Re: Hidden references to Damon in Brett Anderson's Coal Black Mornings

Post by lumaka » 25 Sep 2019, 19:25

more on Damon, Blur, Britpop and 'Afternoons with the Blinds Drawn':

Brett Anderson: ‘I was never a great musician. My talent is that I never give up’

(…) However, Blur and Oasis came to dominate the movement. And although Anderson writes with self-recrimination about his career mistakes and amused hauteur when a Scottish spectator dismisses Suede as “effete Southern wankers”, he completely loses his composure when writing about Blur.
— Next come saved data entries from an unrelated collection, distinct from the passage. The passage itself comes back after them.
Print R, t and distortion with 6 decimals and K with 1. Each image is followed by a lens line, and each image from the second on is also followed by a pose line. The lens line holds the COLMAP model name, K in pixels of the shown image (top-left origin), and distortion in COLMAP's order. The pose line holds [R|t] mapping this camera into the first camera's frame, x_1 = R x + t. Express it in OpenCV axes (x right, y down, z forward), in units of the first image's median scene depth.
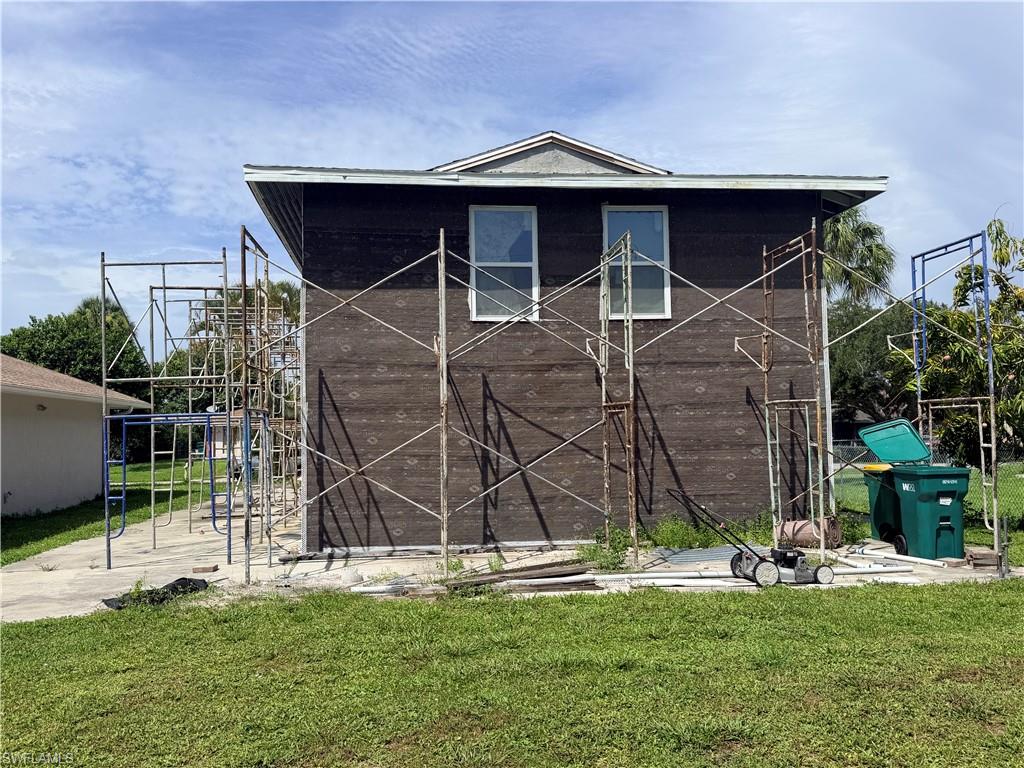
lens RADIAL K [[889.1, 0, 511.6], [0, 889.1, 383.5], [0, 0, 1]] dist [0.087142, -0.102950]
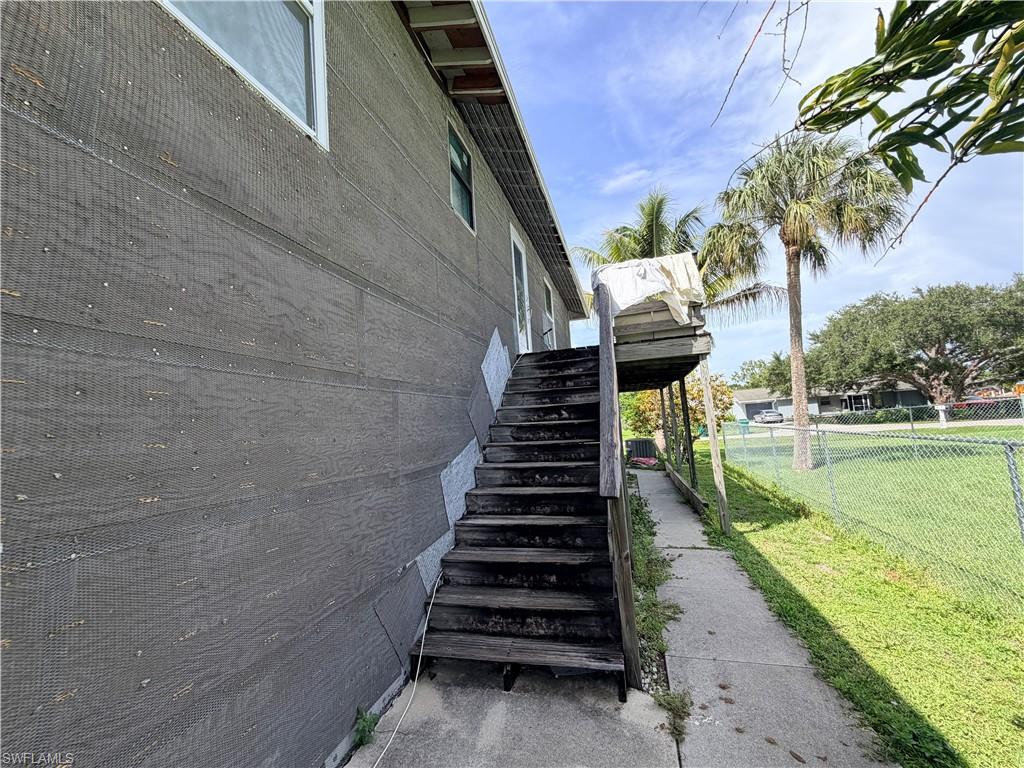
lens RADIAL K [[410.3, 0, 507.8], [0, 410.3, 377.9], [0, 0, 1]] dist [0.001416, 0.000235]
pose [[0.916552, -0.093090, -0.388930, 0.462146], [0.078900, 0.995508, -0.052338, 0.052582], [0.392055, 0.017284, 0.919779, 1.079992]]
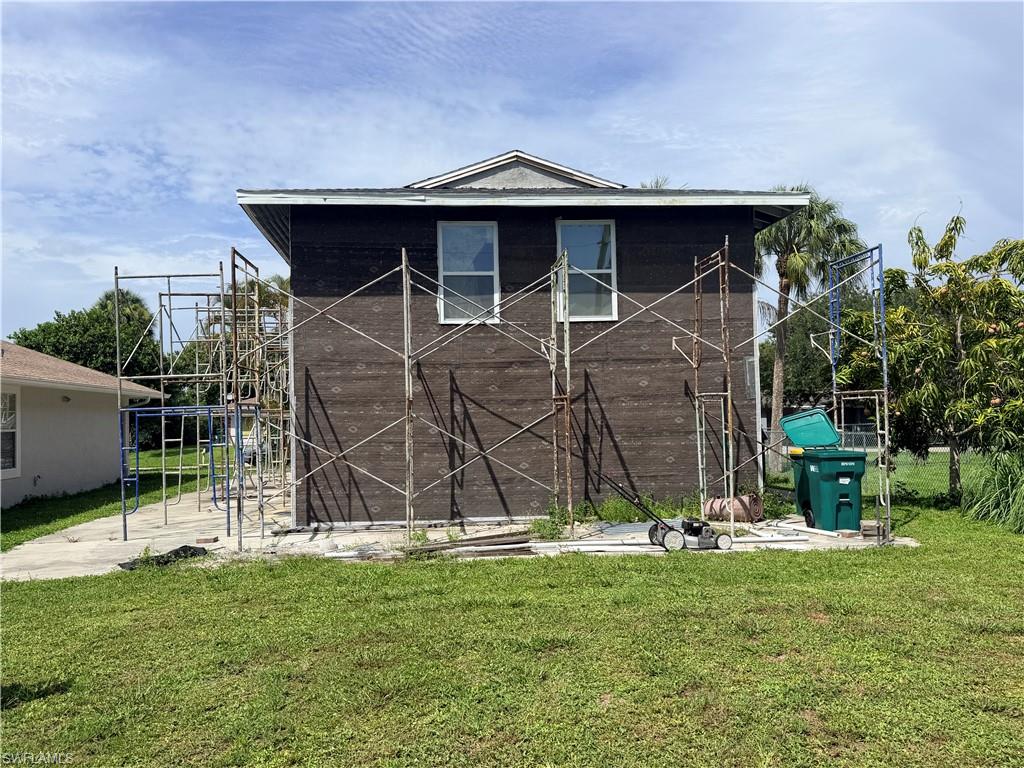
lens RADIAL K [[889.1, 0, 514.2], [0, 889.1, 390.9], [0, 0, 1]] dist [0.087142, -0.102950]
pose [[0.999809, -0.004378, -0.019052, 0.068600], [0.004857, 0.999671, 0.025195, -0.012555], [0.018936, -0.025283, 0.999501, -0.129472]]
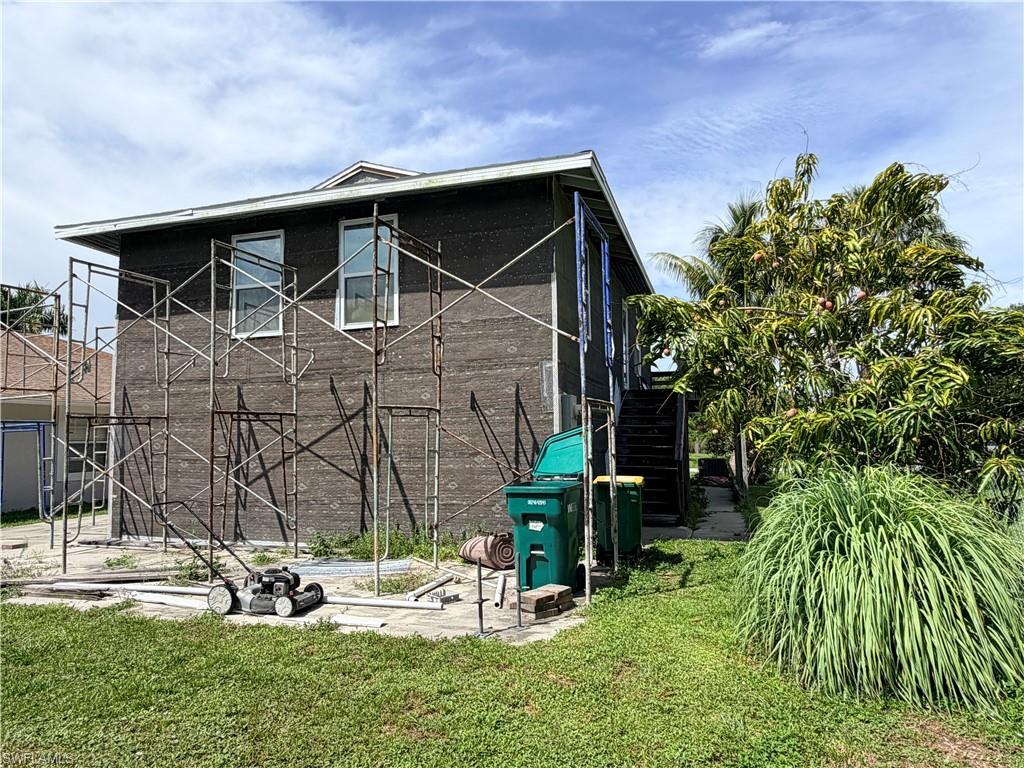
lens RADIAL K [[683.2, 0, 508.2], [0, 683.2, 380.9], [0, 0, 1]] dist [-0.000491, 0.002359]
pose [[0.910028, -0.031446, -0.413352, 0.600468], [0.023321, 0.999423, -0.024689, 0.011041], [0.413890, 0.012828, 0.910237, 0.353588]]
He rails against “witless, opportunist mockneys — middle class ‘media geezers’ who had learned to drop their aitches and flatten their vowels . . . a cheap, beery, graceless cartoon bereft of passion or rage who cravenly hid feeling behind a brittle mask of irony”.

Hearing this invective read back to him, he gives a tight little cough. “I wanted to make the point that our debut album [Suede] was the first Britpop album and it set the tone. I was writing as a poor suburban wannabe, alienated and marginalised by the city. Suede’s music wasn’t celebration, it was documentation. It wasn’t ‘Carry on Cockney’, it was a Mike Leigh film. Then these other bands turned Britpop into a patronising celebration with ugly hints of nationalism and misogyny. By that I mean Loaded [the men’s magazine] and Men Behaving Badly [the sitcom] were in the ascendant and these bands got into bed with that. I am very proud that Suede were already writing about gender fluidity and sexual politics, which still feels very contemporary. I’m amazed these other bands are still taken seriously, they are such an anachronism.”

Many will feel the bile is partly because the co-founder of Suede — and Anderson’s ex-girlfriend — Justine Frischmann left him for the Blur frontman Damon Albarn (she found success with her band, Elastica, and works as an artist in the US). So much of Afternoons with the Blinds Drawn is written in a spirit of generous, forgiving retrospection, it seems incredible that he still cannot mention Albarn or Blur by name. “I choose not to. I don’t want to give it air time. It’s my memoir, not anyone else’s, and I stand by my right.”